What it is and what it does
The Siemens 3VA1132-4EF36-0DH0 is a SENTRON molded case circuit breaker (MCCB) built for line protection in distribution panels. It's a 3-pole unit rated at 32 A continuous current at 40 °C, with a rated insulation voltage of 800 V — comfortable for 480 V and 600 V class systems. Where this breaker earns its keep is the interrupting capacity: 121 kA at 240 V AC, 75.6 kA at 415 V, 52.5 kA at 440 V, and still 11.9 kA up at 690 V. That's serious fault-current muscle for a 32 A frame — means it can sit downstream of a big transformer without worrying about cascading failure.

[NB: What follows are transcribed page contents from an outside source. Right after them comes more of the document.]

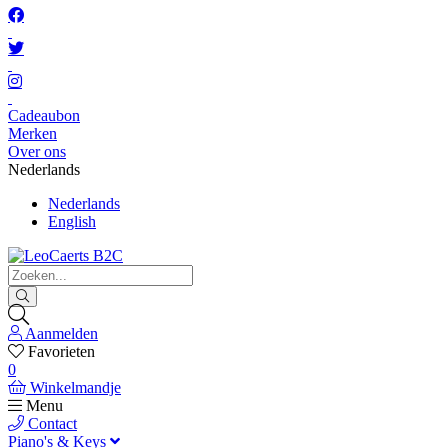
Cadeaubon
Merken
Over ons
Nederlands
Nederlands
English
Aanmelden
Favorieten
0
Winkelmandje
Menu
Contact
Piano's & Keys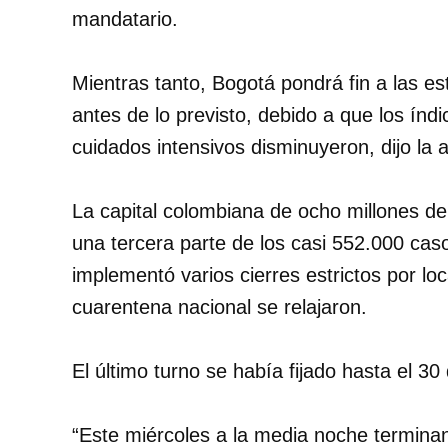
mandatario.
Mientras tanto, Bogotá pondrá fin a las es
antes de lo previsto, debido a que los índ
cuidados intensivos disminuyeron, dijo la 
La capital colombiana de ocho millones d
una tercera parte de los casi 552.000 ca
implementó varios cierres estrictos por loc
cuarentena nacional se relajaron.
El último turno se había fijado hasta el 30
“Este miércoles a la media noche termina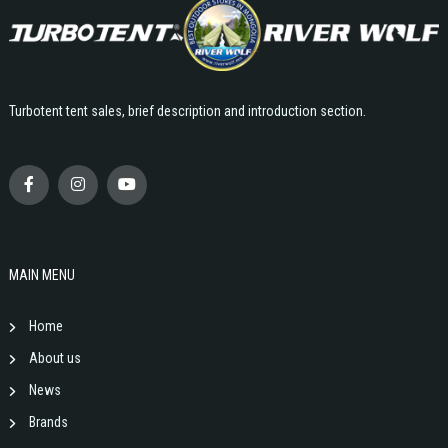
Turbotent tent sales, brief description and introduction section.
MAIN MENU
Home
About us
News
Brands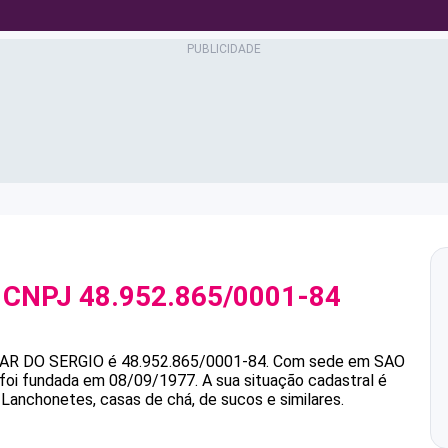
 CNPJ
48.952.865/0001-84
AR DO SERGIO
é
48.952.865/0001-84
.
Com sede em SAO
e foi fundada em 08/09/1977.
A sua situação cadastral é
 Lanchonetes, casas de chá, de sucos e similares.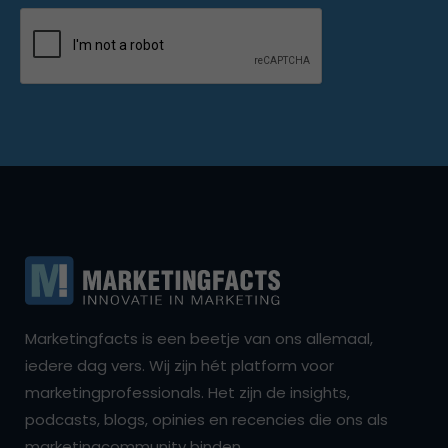
Marketingfacts is een beetje van ons allemaal,
iedere dag vers. Wij zijn hét platform voor
marketingprofessionals. Het zijn de insights,
podcasts, blogs, opinies en recencies die ons als
marketingcommunity binden.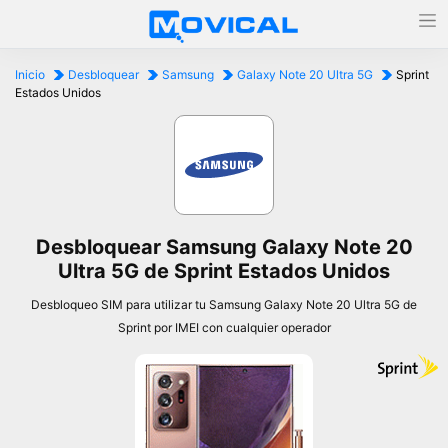
Inicio
Desbloquear
Samsung
Galaxy Note 20 Ultra 5G
Sprint
Estados Unidos
Desbloquear Samsung Galaxy Note 20
Ultra 5G de Sprint Estados Unidos
Desbloqueo SIM para utilizar tu Samsung Galaxy Note 20 Ultra 5G de
Sprint por IMEI con cualquier operador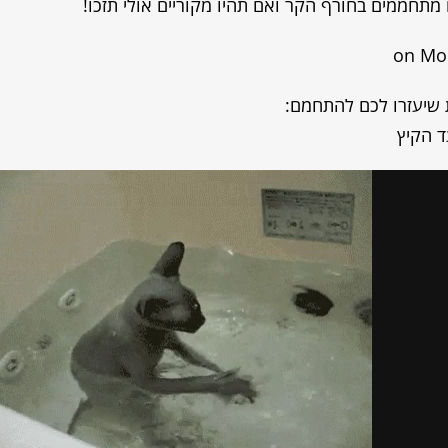
תחממים בחורף הקר ואם תהיו מקוריים אולי תזכו!
‎ on Mo
ת שיעזרו לכם להתחמם: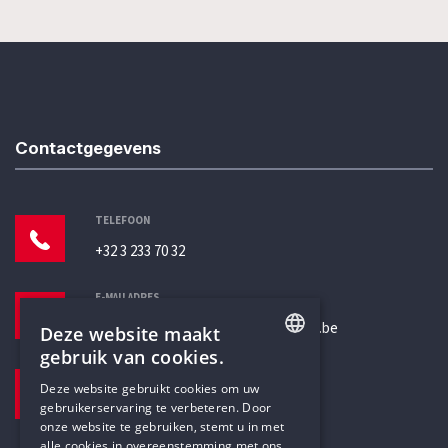
Contactgegevens
TELEFOON
+32 3 233 70 32
E-MAILADRES
secretariaat@humanistischverbond.be
Deze website maakt
gebruik van cookies.
BEZOEKADRES
ENGLISH
Deze website gebruikt cookies om uw
Pottenbrug 4
gebruikerservaring te verbeteren. Door
DUTCH
Antwerpen, 2000
onze website te gebruiken, stemt u in met
alle cookies in overeenstemming met ons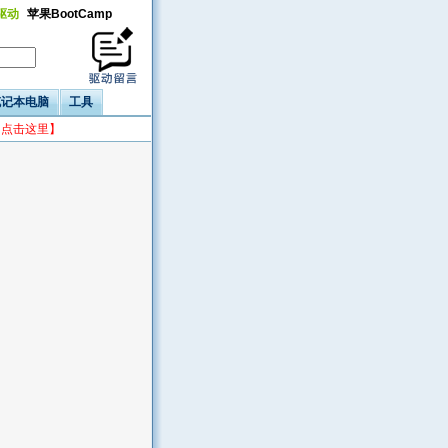
a驱动
苹果BootCamp
笔记本电脑
工具
台点击这里】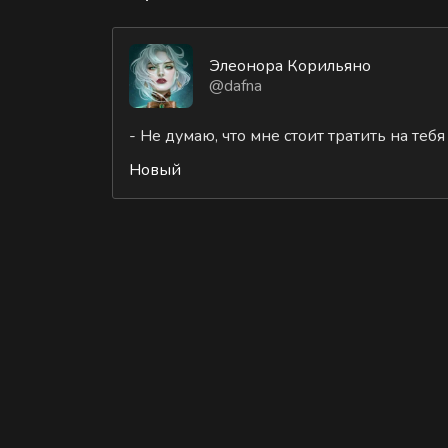
Элеонора Корильяно
@dafna
- Не думаю, что мне стоит тратить на теб
Новый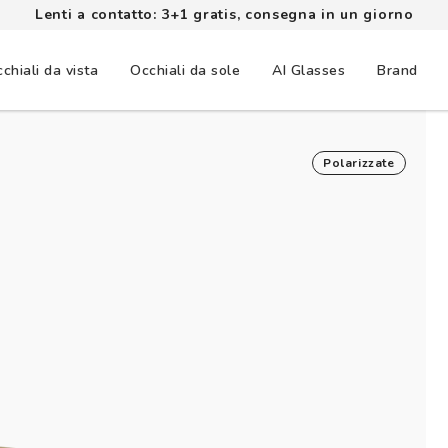
Lenti a contatto: 3+1 gratis, consegna in un giorno
chiali da vista
Occhiali da sole
AI Glasses
Brand
Polarizzate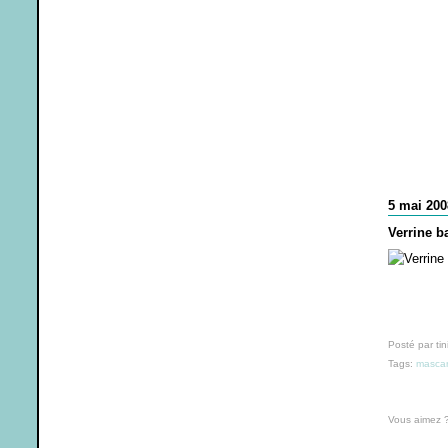
5 mai 200
Verrine b
Posté par tin
Tags:
masca
Vous aimez 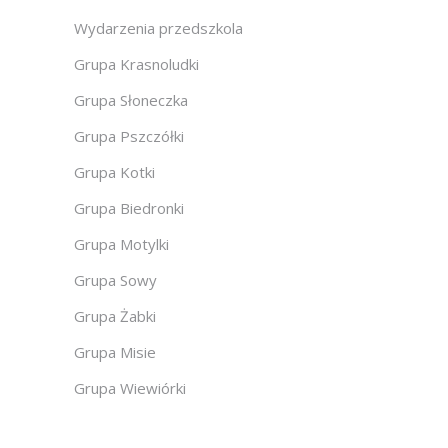
Wydarzenia przedszkola
Grupa Krasnoludki
Grupa Słoneczka
Grupa Pszczółki
Grupa Kotki
Grupa Biedronki
Grupa Motylki
Grupa Sowy
Grupa Żabki
Grupa Misie
Grupa Wiewiórki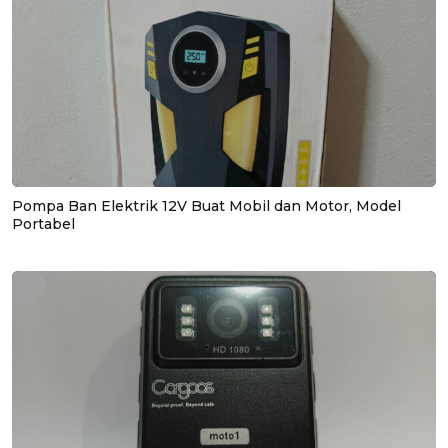
Pompa Ban Elektrik 12V Buat Mobil dan Motor, Model
Portabel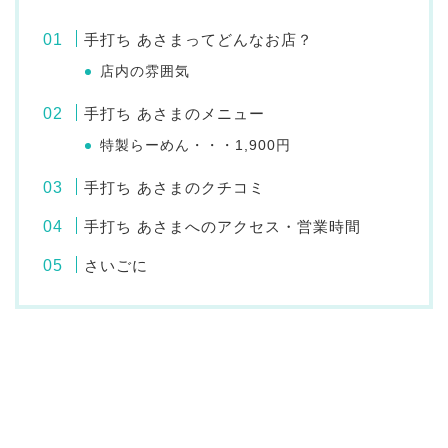
手打ち あさまってどんなお店？
店内の雰囲気
手打ち あさまのメニュー
特製らーめん・・・1,900円
手打ち あさまのクチコミ
手打ち あさまへのアクセス・営業時間
さいごに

Thermal performance and derating
The breaker holds its full 32 A rating from 40 °C up through 50 °C. At 55 °C it derates to 31 A, at 65 °C to 30 A, and at 70 °C it still carries 30 A. That's a shallow derating curve — good for a warm panel or a cabinet sitting next to a motor drive. Operating temperature range is -25 °C to 70 °C, storage from -40 °C to 80 °C. Max power loss is 13.1 W — modest enough that you don't need forced cooling in a standard enclosure.
Built-in accessories
This version ships with an undervoltage release (UVR) and a complement of auxiliary switches: two auxiliary switches plus one trip alarm switch (HQ). The UVR means the breaker will drop out if control voltage is lost — useful for emergency-stop circuits or safety interlocks where you want the load isolated on power loss. No ground-fault monitoring on this variant, and no communication module. It's a straight line-protection breaker with mechanical indication — the trip indicator is present, so you get a visual flag on the front when it's tripped.
Panel fit and dimensions
The breaker measures 130 mm high, 76.2 mm wide, and 70 mm deep. That's a standard 3-pole MCCB footprint — mounts on a DIN rail or directly to a backplate with the usual screw terminals. The supplied basic switch is order code 3VA11324EF360AA0, so if you need a replacement switch mechanism, that's the part to reference.
Lifecycle and sourcing
For a BOM freeze or a panel build, this breaker is a straight drop-in for any 32 A, 3-pole MCCB slot in a SENTRON lineup. If you're cross-referencing from another brand, the interrupting capacities at your system voltage are the key check — at 480 V it's still well above typical available fault current.